The language selected in the amendment to section 647, subdivision (b) is strikingly similar to conspiracy language traditionally accepted in California. Section 184 provides in part, "No agreement amounts to a conspiracy, unless some act, besides such agreement, be done within this state to effect the object thereof, by one or more of the parties to such agreement. ..."

It is established that overt acts must be done after the agreement in order to further the objects of that agreement. It would be illogical to interpret it otherwise to believe that overt acts could be done first and an agreement reached second. (People v. Bratis (1977) 73 Cal. App. 3d 751 [141 Cal. Rptr. 45]; People v. Witt (1975) 53 Cal. App. 3d 154, 169 [125 Cal.

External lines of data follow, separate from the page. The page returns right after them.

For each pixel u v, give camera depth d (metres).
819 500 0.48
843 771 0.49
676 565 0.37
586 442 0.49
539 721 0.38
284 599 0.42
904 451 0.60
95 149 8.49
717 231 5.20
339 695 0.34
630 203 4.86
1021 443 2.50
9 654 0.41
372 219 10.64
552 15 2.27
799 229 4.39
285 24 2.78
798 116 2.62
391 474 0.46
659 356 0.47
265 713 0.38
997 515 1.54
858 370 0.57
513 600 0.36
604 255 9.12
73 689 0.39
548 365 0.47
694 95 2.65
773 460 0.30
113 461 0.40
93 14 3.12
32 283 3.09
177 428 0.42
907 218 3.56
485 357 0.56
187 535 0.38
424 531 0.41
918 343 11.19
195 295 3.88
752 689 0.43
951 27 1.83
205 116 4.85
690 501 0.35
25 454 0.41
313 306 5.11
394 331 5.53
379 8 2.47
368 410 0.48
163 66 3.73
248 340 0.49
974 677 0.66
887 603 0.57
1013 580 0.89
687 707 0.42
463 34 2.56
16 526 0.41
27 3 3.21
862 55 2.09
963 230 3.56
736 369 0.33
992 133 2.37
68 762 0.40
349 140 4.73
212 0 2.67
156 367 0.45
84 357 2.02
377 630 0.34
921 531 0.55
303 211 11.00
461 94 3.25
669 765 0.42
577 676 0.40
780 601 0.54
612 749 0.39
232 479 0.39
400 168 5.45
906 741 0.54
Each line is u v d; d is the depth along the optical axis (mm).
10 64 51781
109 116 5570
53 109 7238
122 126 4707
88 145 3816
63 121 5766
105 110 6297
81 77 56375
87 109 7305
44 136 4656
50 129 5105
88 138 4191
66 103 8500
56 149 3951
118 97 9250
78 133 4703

Rptr. 653].) [201 Cal. App. 3d Supp. 5]

We conclude that the plain meaning of the language contained in section 647, subdivision (b) requires that the act done "in furtherance of the commission of an act of prostitution by the person agreeing to engage in that act" must happen after the agreement is reached. Therefore, the trial court erred in finding the defendant guilty pursuant to its misinterpretation of the section.

II* * *

In short, we decline the opportunity to substitute our fact-finding skills for those of the trial court. The judgment of conviction, therefore, is reversed.

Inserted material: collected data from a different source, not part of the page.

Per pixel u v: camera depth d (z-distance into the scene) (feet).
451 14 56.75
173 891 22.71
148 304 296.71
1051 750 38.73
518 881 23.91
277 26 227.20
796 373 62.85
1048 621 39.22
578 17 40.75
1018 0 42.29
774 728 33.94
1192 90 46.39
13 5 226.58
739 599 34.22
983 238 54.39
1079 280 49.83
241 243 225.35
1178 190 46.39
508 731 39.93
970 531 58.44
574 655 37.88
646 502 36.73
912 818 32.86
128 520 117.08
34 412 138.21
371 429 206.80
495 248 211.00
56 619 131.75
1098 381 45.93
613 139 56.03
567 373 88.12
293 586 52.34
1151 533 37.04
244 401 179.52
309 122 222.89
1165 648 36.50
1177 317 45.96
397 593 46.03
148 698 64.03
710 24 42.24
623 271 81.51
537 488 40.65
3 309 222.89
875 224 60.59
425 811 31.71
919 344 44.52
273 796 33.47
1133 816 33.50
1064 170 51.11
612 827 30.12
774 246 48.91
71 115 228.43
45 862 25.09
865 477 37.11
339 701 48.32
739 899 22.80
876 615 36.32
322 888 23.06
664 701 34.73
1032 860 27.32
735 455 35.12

Hammes, J., and O'Rourke, J., concurred.

FN 1. Section 647, subdivision (b) provides as follows: "Every person who commits any of the following acts is guilty of disorderly conduct, a misdemeanor: ... (b) [w]ho solicits or who agrees to engage in or who engages in any act of prostitution. A person agrees to engage in an act of prostitution when, with specific intent to so engage, he or she manifests an acceptance of an offer or solicitation to so engage, regardless of whether the offer or solicitation was made by a person who also possessed the specific intent to engage in prostitution. No agreement to engage in an act of prostitution shall constitute a violation of this subdivision unless some act, beside the agreement, be done within this state in furtherance of the commission of an act of prostitution by the person agreeing to engage in that act. As used in this subdivision, 'prostitution' includes any lewd act between persons for money or other consideration. ..."

FN 2. All statutory references are to the Penal Code unless otherwise specified.